(Action item A): Return the lines of the listing below without changes, from the line with "right shoulder: (313, 191, -7)" up to and including the line with "left ankle: (302, 238, 4)".

(Extract):
------------------------------
# Cleaning Text

Teaching a computer accurately understand word-context has been an unsolved problem for a long time. Words with the same meaning can exist in a variety of expressions, and there are even new words born every day.

To solve this problem, a variety of research directions are under way which require huge text datasets for their respective purpose.
 
Cleaning text-data is a typical pre-processing task for data science and machine learning.

It consists of getting rid of the less useful parts of text through stopword removal, dealing with capitalization, special characters and other details.


## Step 1. Sneak peek into the data
Take a look at the data: explore its main characteristics like size and structure to see how sentences, paragraphs, text are built.

Understand how much of this data is useful for your needs.
Review the text to see what exactly might help.
In the case of Metamorphosis:

There are no obvious typos or spelling mistakes.
There’s punctuation like commas, apostrophes, quotes, question marks, and more.
Overall it is simple

## Step 2. Whitespace/Punctuation/Normalize Case
There are two ways

- do it Manually
- use the NLTK library
Although we usually prefer the latter, let’s learn how to do it manually to study cleaning text.

### < Manually >
We can do cleaning text manually in just a few lines of python code. Read, share, and change them to lowercase in three major steps.

#### 1. Load Data

In [1]:
# load text
filename = 'metamorphosis_clean.txt'
file = open(filename, 'rt')
text = file.read()
file.close()


#### 2. Tokenization
Tokenization describes splitting paragraphs into sentences, or sentences into individual words.
------------------------------
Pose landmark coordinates

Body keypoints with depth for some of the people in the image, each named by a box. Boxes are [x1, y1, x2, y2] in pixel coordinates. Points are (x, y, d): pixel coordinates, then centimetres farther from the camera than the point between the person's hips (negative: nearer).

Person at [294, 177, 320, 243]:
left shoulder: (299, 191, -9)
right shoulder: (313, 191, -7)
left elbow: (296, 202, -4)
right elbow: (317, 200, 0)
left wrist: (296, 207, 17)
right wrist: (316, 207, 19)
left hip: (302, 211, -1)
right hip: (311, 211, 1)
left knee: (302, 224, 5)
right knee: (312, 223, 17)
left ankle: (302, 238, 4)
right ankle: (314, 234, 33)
------------------------------
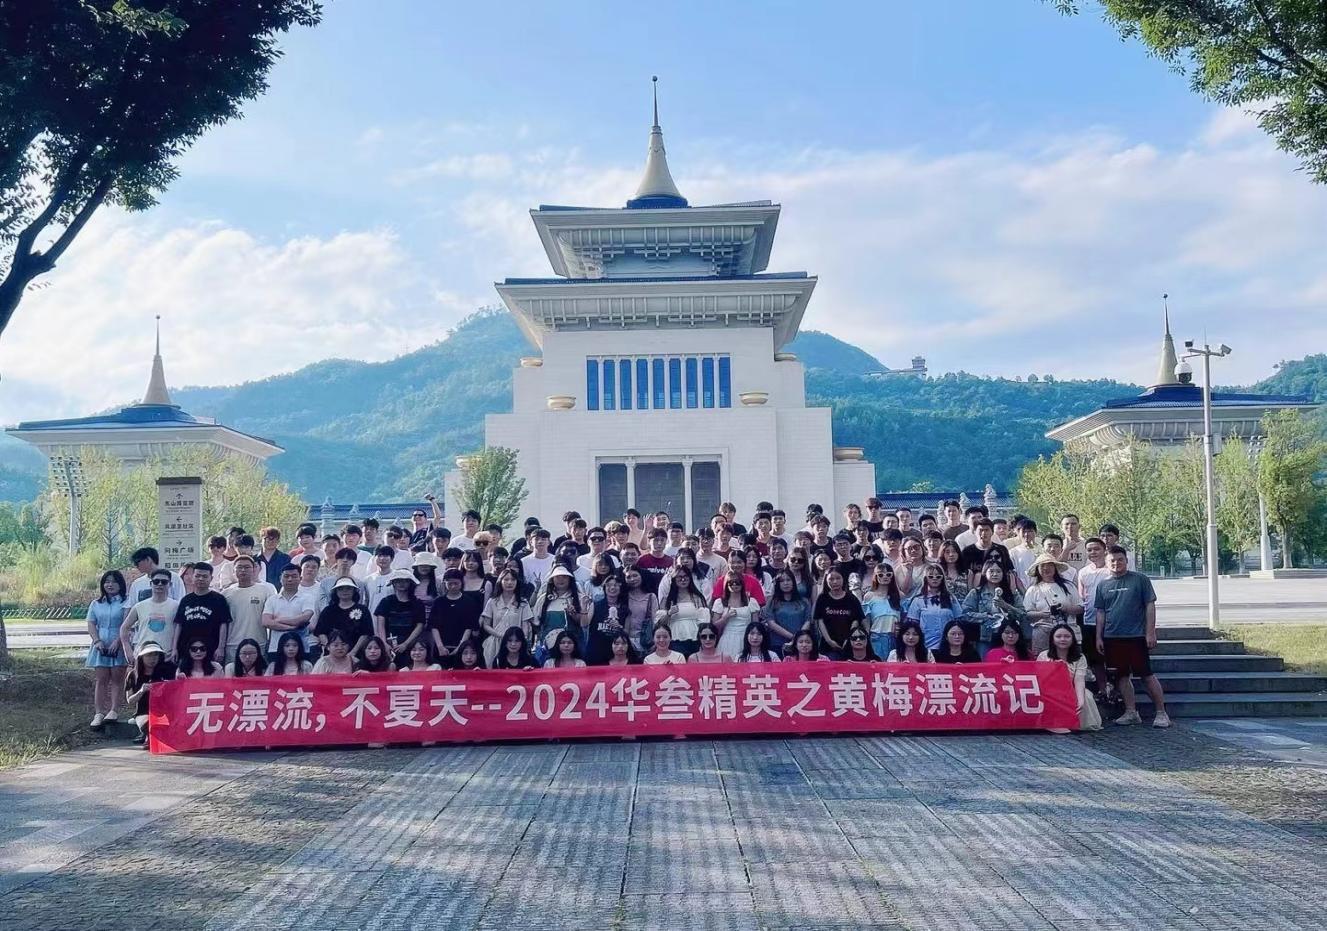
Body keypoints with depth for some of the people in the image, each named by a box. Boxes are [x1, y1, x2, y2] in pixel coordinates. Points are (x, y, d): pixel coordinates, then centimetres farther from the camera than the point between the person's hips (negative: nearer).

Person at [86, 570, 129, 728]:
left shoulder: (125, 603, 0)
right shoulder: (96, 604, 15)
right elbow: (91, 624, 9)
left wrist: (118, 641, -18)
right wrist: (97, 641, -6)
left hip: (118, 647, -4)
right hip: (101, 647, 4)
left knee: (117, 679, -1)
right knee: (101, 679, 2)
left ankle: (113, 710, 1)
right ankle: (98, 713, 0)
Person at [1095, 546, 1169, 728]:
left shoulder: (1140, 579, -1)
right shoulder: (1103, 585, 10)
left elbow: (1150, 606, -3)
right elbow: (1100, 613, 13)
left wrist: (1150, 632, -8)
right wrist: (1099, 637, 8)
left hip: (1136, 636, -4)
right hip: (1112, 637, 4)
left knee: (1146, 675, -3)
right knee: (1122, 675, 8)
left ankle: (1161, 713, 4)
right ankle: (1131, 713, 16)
------------------------------
(Action item B): Retype the entire text-cleaning guide above exactly as it appears, without any changes.

(Reply A):
right shoulder: (313, 191, -7)
left elbow: (296, 202, -4)
right elbow: (317, 200, 0)
left wrist: (296, 207, 17)
right wrist: (316, 207, 19)
left hip: (302, 211, -1)
right hip: (311, 211, 1)
left knee: (302, 224, 5)
right knee: (312, 223, 17)
left ankle: (302, 238, 4)

(Reply B):
# Cleaning Text

Teaching a computer accurately understand word-context has been an unsolved problem for a long time. Words with the same meaning can exist in a variety of expressions, and there are even new words born every day.

To solve this problem, a variety of research directions are under way which require huge text datasets for their respective purpose.
 
Cleaning text-data is a typical pre-processing task for data science and machine learning.

It consists of getting rid of the less useful parts of text through stopword removal, dealing with capitalization, special characters and other details.


## Step 1. Sneak peek into the data
Take a look at the data: explore its main characteristics like size and structure to see how sentences, paragraphs, text are built.

Understand how much of this data is useful for your needs.
Review the text to see what exactly might help.
In the case of Metamorphosis:

There are no obvious typos or spelling mistakes.
There’s punctuation like commas, apostrophes, quotes, question marks, and more.
Overall it is simple

## Step 2. Whitespace/Punctuation/Normalize Case
There are two ways

- do it Manually
- use the NLTK library
Although we usually prefer the latter, let’s learn how to do it manually to study cleaning text.

### < Manually >
We can do cleaning text manually in just a few lines of python code. Read, share, and change them to lowercase in three major steps.

#### 1. Load Data

In [1]:
# load text
filename = 'metamorphosis_clean.txt'
file = open(filename, 'rt')
text = file.read()
file.close()


#### 2. Tokenization
Tokenization describes splitting paragraphs into sentences, or sentences into individual words.